> _Task prompt_
Locate each line in the entries below that contains the string "rule", and copy those lines out in full. Case counts when matching.

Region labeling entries
*****
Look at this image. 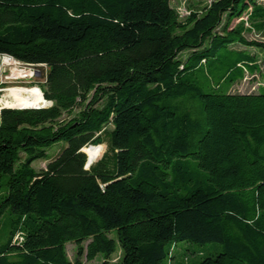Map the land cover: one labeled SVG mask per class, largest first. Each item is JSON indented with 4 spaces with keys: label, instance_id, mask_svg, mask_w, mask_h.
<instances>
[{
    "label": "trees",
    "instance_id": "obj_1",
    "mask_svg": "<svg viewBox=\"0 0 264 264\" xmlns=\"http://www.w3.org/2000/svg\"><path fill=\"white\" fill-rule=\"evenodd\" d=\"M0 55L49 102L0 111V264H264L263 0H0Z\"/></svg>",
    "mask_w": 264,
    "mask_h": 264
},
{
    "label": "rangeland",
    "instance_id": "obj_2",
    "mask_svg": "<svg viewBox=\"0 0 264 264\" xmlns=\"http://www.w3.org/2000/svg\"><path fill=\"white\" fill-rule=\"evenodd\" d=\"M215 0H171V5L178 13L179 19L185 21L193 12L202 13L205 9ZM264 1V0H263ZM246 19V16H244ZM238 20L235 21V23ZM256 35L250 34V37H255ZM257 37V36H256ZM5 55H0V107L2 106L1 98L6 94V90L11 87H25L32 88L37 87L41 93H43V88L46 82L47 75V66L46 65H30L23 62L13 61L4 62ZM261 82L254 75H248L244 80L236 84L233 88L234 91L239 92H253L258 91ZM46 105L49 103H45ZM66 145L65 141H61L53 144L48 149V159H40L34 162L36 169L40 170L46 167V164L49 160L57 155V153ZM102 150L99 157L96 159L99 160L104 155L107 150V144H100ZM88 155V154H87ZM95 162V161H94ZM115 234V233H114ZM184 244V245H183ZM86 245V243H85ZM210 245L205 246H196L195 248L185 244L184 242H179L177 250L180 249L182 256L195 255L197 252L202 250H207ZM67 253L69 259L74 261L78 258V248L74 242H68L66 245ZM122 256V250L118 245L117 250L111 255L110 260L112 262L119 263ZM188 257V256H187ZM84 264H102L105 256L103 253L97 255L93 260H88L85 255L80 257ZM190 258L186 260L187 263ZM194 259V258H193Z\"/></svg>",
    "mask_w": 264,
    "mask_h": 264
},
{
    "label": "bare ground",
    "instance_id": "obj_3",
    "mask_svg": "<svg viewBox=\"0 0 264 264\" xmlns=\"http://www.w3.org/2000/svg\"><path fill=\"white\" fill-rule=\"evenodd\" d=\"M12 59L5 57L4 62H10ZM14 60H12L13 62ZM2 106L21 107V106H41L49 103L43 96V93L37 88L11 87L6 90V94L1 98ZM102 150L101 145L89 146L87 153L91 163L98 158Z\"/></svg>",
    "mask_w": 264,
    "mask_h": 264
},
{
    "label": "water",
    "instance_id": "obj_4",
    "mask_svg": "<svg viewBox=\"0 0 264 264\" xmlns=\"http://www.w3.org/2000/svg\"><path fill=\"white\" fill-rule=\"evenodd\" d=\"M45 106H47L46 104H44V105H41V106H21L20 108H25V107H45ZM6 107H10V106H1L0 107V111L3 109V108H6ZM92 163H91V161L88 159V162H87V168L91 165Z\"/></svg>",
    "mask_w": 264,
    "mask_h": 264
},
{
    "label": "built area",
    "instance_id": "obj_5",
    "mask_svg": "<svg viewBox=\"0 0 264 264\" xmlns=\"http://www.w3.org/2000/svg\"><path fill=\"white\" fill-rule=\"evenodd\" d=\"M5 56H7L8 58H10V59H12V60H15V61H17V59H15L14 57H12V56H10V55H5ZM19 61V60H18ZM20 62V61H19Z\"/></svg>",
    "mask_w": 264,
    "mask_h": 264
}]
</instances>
*****
> _Correct answer_
    "mask_svg": "<svg viewBox=\"0 0 264 264\" xmlns=\"http://www.w3.org/2000/svg\"><path fill=\"white\" fill-rule=\"evenodd\" d=\"M0 55L49 102L0 111V264H264L263 0H0Z\"/></svg>",
    "mask_svg": "<svg viewBox=\"0 0 264 264\" xmlns=\"http://www.w3.org/2000/svg\"><path fill=\"white\" fill-rule=\"evenodd\" d=\"M215 0H171V5L178 13L179 19L185 21L193 12L202 13L205 9ZM264 1V0H263ZM246 19V16H244ZM238 20L235 21V23ZM256 35L250 34V37H255ZM257 37V36H256ZM5 55H0V107L2 106L1 98L6 94V90L11 87H25L32 88L37 87L41 93H43V88L46 82L47 75V66L46 65H30L23 62L13 61L4 62ZM261 82L254 75H248L244 80L236 84L233 88L234 91L239 92H253L258 91ZM46 105L49 103H45ZM66 145L65 141H61L53 144L48 149V159H40L34 162L36 169L40 170L46 167V164L49 160L57 155V153ZM102 150L99 157L96 159L99 160L104 155L107 150V144H100ZM88 155V154H87ZM95 162V161H94ZM115 234V233H114ZM184 244V245H183ZM86 245V243H85ZM210 245L205 246H196L195 248L185 244L184 242H179L177 250L180 249L182 256L195 255L197 252L202 250H207ZM67 253L69 259L74 261L78 258V248L74 242H68L66 245ZM122 256V250L118 245L117 250L111 255L110 260L112 262L119 263ZM188 257V256H187ZM84 264H102L105 256L103 253L97 255L93 260H88L85 255L80 257ZM190 258L186 260L187 263ZM194 259V258H193Z\"/></svg>",
    "mask_svg": "<svg viewBox=\"0 0 264 264\" xmlns=\"http://www.w3.org/2000/svg\"><path fill=\"white\" fill-rule=\"evenodd\" d=\"M12 59L5 57L4 62H10ZM14 60H12L13 62ZM2 106L21 107V106H41L49 103L43 96V93L37 88L11 87L6 90V94L1 98ZM102 150L101 145L89 146L87 153L91 163L98 158Z\"/></svg>",
    "mask_svg": "<svg viewBox=\"0 0 264 264\" xmlns=\"http://www.w3.org/2000/svg\"><path fill=\"white\" fill-rule=\"evenodd\" d=\"M45 106H47L46 104H44V105H41V106H21L20 108H25V107H45ZM6 107H10V106H1L0 107V111L3 109V108H6ZM92 163H91V161L88 159V162H87V168L91 165Z\"/></svg>",
    "mask_svg": "<svg viewBox=\"0 0 264 264\" xmlns=\"http://www.w3.org/2000/svg\"><path fill=\"white\" fill-rule=\"evenodd\" d=\"M5 56H7L8 58H10V59H12V60H15V61H17V59H15L14 57H12V56H10V55H5ZM19 61V60H18ZM20 62V61H19Z\"/></svg>",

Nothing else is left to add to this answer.